Dear Ones in Christ Jesus:

O Sabbath rest by Galilee, O calm of hills above, where Jesus knelt to share with thee the silence of eternity, interpreted by love!

This is a small bit of the poetry of John Greenleaf Whittier. You no doubt have heard them before and will note that they are verse 3 of #358 in the United Methodist Hymnal under the title, Dear Lord and Father of Mankind. Whenever I read or hear them, I am reminded of the need for pause, sabbath, rest and vacation. I am glad that I have had some time apart this summer to vacate, rest, pause, play, breathe, pray. I hope that you have as well. It is worth it. I am fully aware that summer vacations don’t suit or fit everyone’s schedule, preference or rhythm. The point is to plan it into your life, whatever time of year works for you. For some of you that may mean taking more and shorter breaks throughout the year. Without stepping away from the regular grind, we in reality become less effective rather than more. We can become dull and find our relationships untended.

While the data appears to be moving in a positive direction, 52% of employed Americans have unused vacation time at the end of the year. Please note this appears to be down by 2%, which is a good sign.

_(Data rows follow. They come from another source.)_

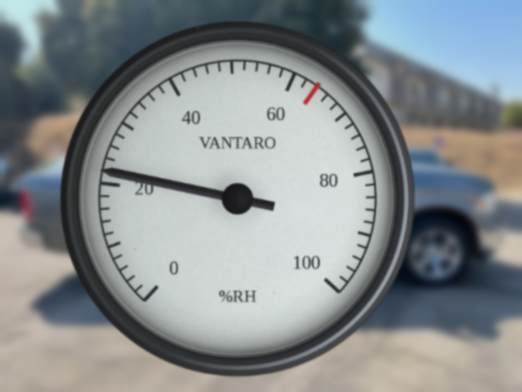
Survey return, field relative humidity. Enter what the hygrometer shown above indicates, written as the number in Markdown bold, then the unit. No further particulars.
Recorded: **22** %
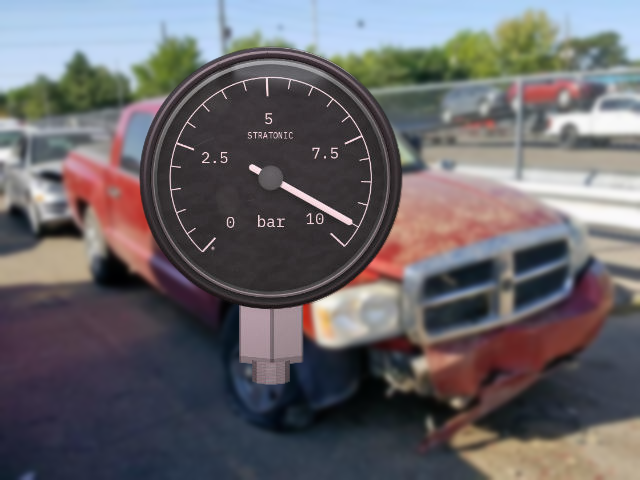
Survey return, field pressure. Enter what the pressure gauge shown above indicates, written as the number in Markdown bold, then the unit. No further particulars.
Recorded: **9.5** bar
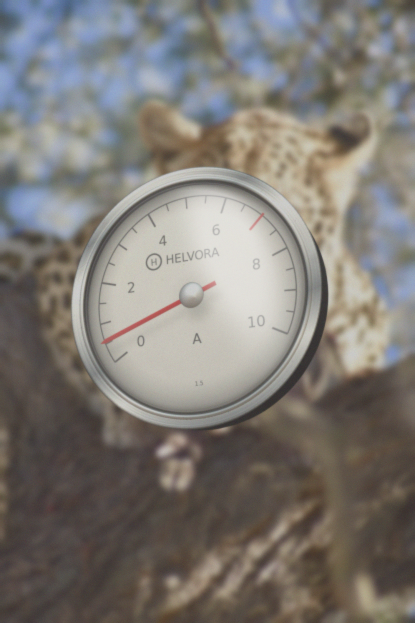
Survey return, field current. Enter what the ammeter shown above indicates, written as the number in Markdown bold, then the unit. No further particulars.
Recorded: **0.5** A
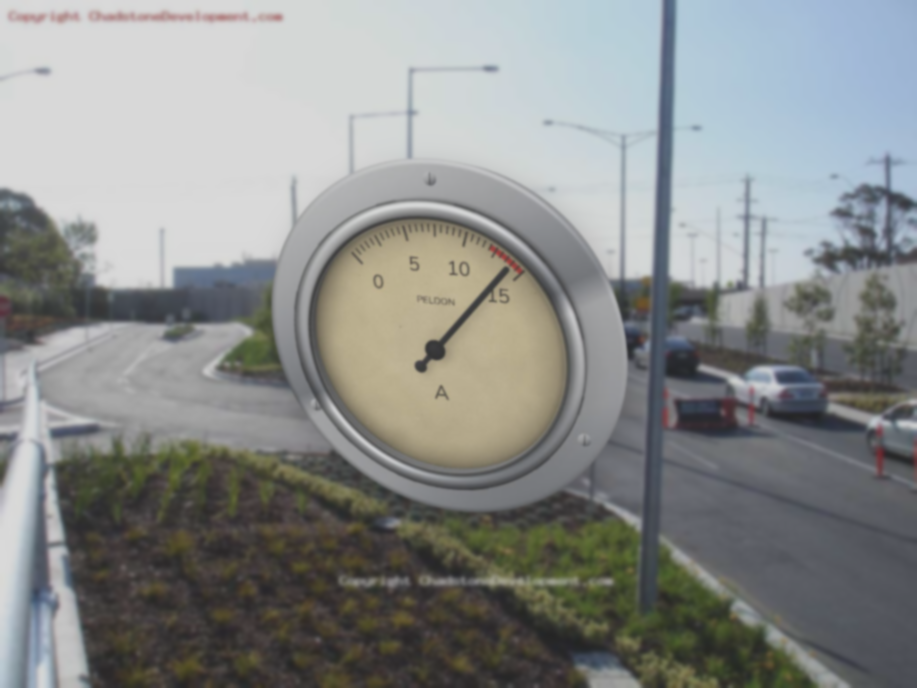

My hunch, after many years of experience and observation, is that many of us who work in the church as our employment are often big offenders. That is, we don’t have as fruitful a rhythm as may be optimum to healthiness of body, mind and spirit. If this is not true for the many, I confess it has been true for me more often than not. I assure you that while I am not going to wallow in guilt and shame, it is nothing I look back upon with pride and satisfaction. I cannot recover missed opportunities. There are no re-do’s. There is only the next time. Thanks be to God.

I close by encouraging you to take a read of a book by Walter Brueggemann entitled, Sabbath As Resistance, Saying No to the Culture of Now. In this short volume the author makes a strong and credible biblical and theological case for “lulls in the rhythm of doing to tend to being.”

Finally, pray the verse below (also by Whittier):

Drop thy still dews of quietness, till all our strivings cease; take from our souls the strain and stress, and let our ordered lives confess the beauty of thy peace.